Optimal compression rate

time to read 3 min | 459 words

In the new blittable format we use in RavenDB, we make heavy use of compression to reduce the size of documents.

Compression has an unfortunate problem, though. It doesn't work for all inputs. The proof of that is a very neat one:

We have a set of compression / decompression function: compress(plainText) –> compressedText and decompress(compressedText) –> plainText.
Those are lossless functions, that is, for any input decompress( compress(X) ) == X
Let us assume that for any input, size(plainText) > size(compressedText)

But that causes a problem. Let us assume that our plain text size is N, and that the compression algorithm reduce that size by just one bit, so the size of the compressedText is N-1.

We'll compress all possible permutations of N bits using this algorithm. Given that the compression results in at least N-1 bits, there must now be two different values of the plainText that result in the same compressedText. That breaks the ability to decompress them successfully. Because there isn't a one to one mapping between them. Common compression algorithms rely on the source data to either have repetitions (LZ derivatives) or are based on shared dictionaries that match a particular set of data.

In practice, this has real world implications when you are designing a data format. For example, the blittable format compress strings using two different algorithms. For large strings, we use LZ4, because it has much higher compression rate and doesn't require any special knowledge of the data. For small strings, we use a Smaz variants, which is a shared dictionary of common terms.

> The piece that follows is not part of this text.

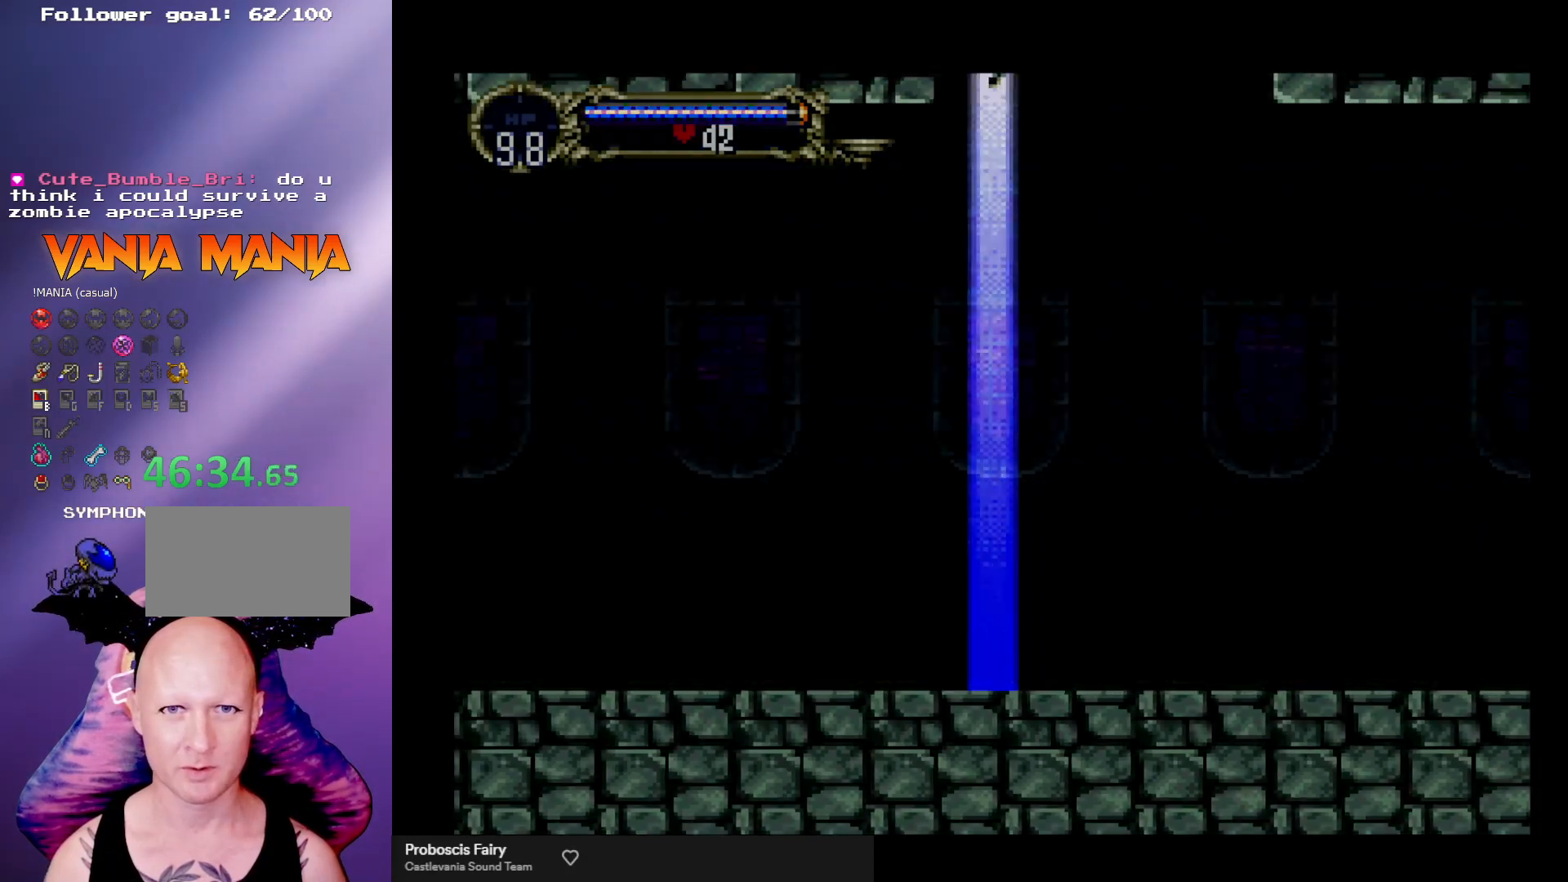
{"buttons": [], "left_stick": "center", "events": []}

Because the dictionary is small, we can't put a lot of data into it, so we concentrated on common Latin character sequences.

That means that if you are trying to compress a Unicode string like:

רוח צפונית

You are going to use up more bytes than the original plain text. This is easy to experiment with using Smaz variant, because it is very simple. But it also happens using LZ4 for certain inputs.

That causes a problem for the blittable format, because we want to compress the data, but for certain inputs, that means that we are going to get more data.

We solved that by doing conditional compression. We designate a buffer that is smaller than the plain text that we are compressing (this reflect the maximum amount of compression that is valuable for us), and compress to that buffer. If the compression routine was unable to compress to that buffer (because it needed more space), we fail the compression, and just store the plain text.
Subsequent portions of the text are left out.